I settled on a bacon and caramelised onion quiche with cheddar and thyme (R135). It certainly looked impressive and I suspect this was what caused the delay in the food coming from the kitchen. The only problem is it wasn’t really a quiche. It was so stuffed with bacon and onions that it became a bacon and onion tart. Sometimes more isn’t better.

And there was something very sweet in it. Caramelised onions are always going to add sweetness to a dish but this was dessert sweet. I don’t know whether sugar was added to the onions to speed up the caramelisation, or maybe the bacon was cooked with honey, but I couldn’t finish it. The chips were forgettable.

300g ribs with chips and salad.

Mom’s Caesar salad (R125) was another disappointment. In fact, the famed Italian-American chef Caesar Cardini, who invented the salad in 1924, would be turning in his grave.

The menu describes the salads as being made from “farm to table greens straight from our farm”. Well these turned out to be common or garden iceberg lettuce. Maybe the family farm is called Spar.

While there was plenty of bacon and croutons and Parmesan cheese in the mix, there was also the case of the cold poached egg. When ordering, the waiter even asked how she would like her poached egg, and she said soft. So the expectation was that the egg would be cooked to order. In fact she even asked for a second egg (+R12). It emerged that because breakfast ended at 11am, and they couldn’t do eggs after this, the eggs were cooked in advance. Our waiter explained them as “salad eggs” and said the kitchen had found the softest of the bunch.

Bacon and caramelised onion quiche

Bizarre, I know. I had visions of the chef and waiter poking and prodding a tray of cold eggs to work out scientifically which were the softest. I then hate to think what a toasted bacon and egg sandwich tastes like. Or worse, the mixed grill on the specials menu. Or is that another item that wouldn’t be available?

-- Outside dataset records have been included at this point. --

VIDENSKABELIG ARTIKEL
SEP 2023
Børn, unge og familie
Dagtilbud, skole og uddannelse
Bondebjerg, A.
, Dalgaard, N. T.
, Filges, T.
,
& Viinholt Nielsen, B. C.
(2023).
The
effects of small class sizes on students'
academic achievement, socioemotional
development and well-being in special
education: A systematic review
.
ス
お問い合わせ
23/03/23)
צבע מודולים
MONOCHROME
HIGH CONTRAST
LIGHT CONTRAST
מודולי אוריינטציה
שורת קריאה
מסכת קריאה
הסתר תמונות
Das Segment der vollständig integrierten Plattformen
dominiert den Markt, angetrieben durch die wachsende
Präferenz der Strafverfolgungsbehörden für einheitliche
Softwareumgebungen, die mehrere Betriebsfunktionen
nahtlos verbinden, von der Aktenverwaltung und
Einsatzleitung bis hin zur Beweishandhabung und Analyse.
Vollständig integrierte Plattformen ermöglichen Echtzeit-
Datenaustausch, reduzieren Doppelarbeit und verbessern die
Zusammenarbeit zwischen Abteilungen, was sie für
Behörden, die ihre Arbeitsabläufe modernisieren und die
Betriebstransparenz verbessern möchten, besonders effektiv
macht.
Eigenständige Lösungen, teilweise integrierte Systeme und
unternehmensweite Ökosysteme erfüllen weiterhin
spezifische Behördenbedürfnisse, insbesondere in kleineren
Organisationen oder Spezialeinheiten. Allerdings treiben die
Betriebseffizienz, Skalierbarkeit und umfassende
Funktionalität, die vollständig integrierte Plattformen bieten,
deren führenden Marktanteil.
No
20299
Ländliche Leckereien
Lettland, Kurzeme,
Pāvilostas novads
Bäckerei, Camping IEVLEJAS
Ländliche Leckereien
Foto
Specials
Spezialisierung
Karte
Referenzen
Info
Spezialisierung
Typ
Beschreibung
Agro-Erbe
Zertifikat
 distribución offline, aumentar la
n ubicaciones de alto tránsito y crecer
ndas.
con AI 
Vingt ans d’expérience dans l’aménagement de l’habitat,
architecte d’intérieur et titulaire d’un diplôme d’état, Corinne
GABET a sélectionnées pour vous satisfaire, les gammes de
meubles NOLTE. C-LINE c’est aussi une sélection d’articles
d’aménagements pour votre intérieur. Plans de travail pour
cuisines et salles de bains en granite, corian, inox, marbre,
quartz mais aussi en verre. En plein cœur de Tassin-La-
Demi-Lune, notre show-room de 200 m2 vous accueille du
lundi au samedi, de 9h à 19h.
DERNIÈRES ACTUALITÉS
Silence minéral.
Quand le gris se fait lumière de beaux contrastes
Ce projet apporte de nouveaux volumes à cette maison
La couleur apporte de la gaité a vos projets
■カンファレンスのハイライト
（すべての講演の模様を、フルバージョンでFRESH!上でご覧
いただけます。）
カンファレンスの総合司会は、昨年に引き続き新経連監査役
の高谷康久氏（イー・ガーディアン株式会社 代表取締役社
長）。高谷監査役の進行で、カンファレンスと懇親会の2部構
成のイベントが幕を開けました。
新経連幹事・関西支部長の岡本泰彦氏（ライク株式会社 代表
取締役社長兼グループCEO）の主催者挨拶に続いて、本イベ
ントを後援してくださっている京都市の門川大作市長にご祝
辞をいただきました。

My sister’s smoked salmon stack (R159) with more of those “garden greens”, herb cream cheese, avocado, red onion, cucumber and capers on toasted sourdough was pleasant enough, except there was no sign of the cream cheese anywhere, while the Glass Guy’s 300g plate of ribs (R125) with onion rings, chips and salad was missing the onion rings. The ribs off the specials menu were sticky and tasty and enjoyable enough, although certainly not the unctuous, melt-off-the bone variety, while the chips could have done with a second frying. The salad, you guessed it, was more iceberg lettuce.

The Niece had the pick of the meals ‒ a bacon, feta and avocado pizza (R145), except that it arrived after everyone else was halfway through their lunch. The pizza had a nice crisp, firm base and plenty of toppings. Judicious use of salt in the tomato paste or dough might have improved it more. But we all helped her finish it off.

Afterwards we enjoyed good coffees, the Niece, some sort of white chocolate mocha latte creation (R39), and the Glass Guy, an iced chai frappe concoction (45). I marvelled at how luminous pink the pink milkshakes the kids at the next table were schlurping down with gusto. I bet no strawberry went anywhere near them. We then shared a slice of the baked cheesecake (R65) which was enjoyable, especially as it wasn’t overly sweet.

When the bill arrived a 10% service charge had been added. Personally I think this is counter-productive. Good waiting staff are generally going to earn more than their 10% service fee. To me, the fact that a service charge is added suggests the waiting brigade isn’t up to scratch. But be that as it may, I have no objection if this is how you want to run your business, as long as this is clearly stated in advance. Not a word. A curt line about no substitutions or removals from dishes at the top of the menu. But nothing about this.

Food: 2

Service: 2 ½

Ambience: 3 ½

The Bill: R1 267.20 including 10% service charge.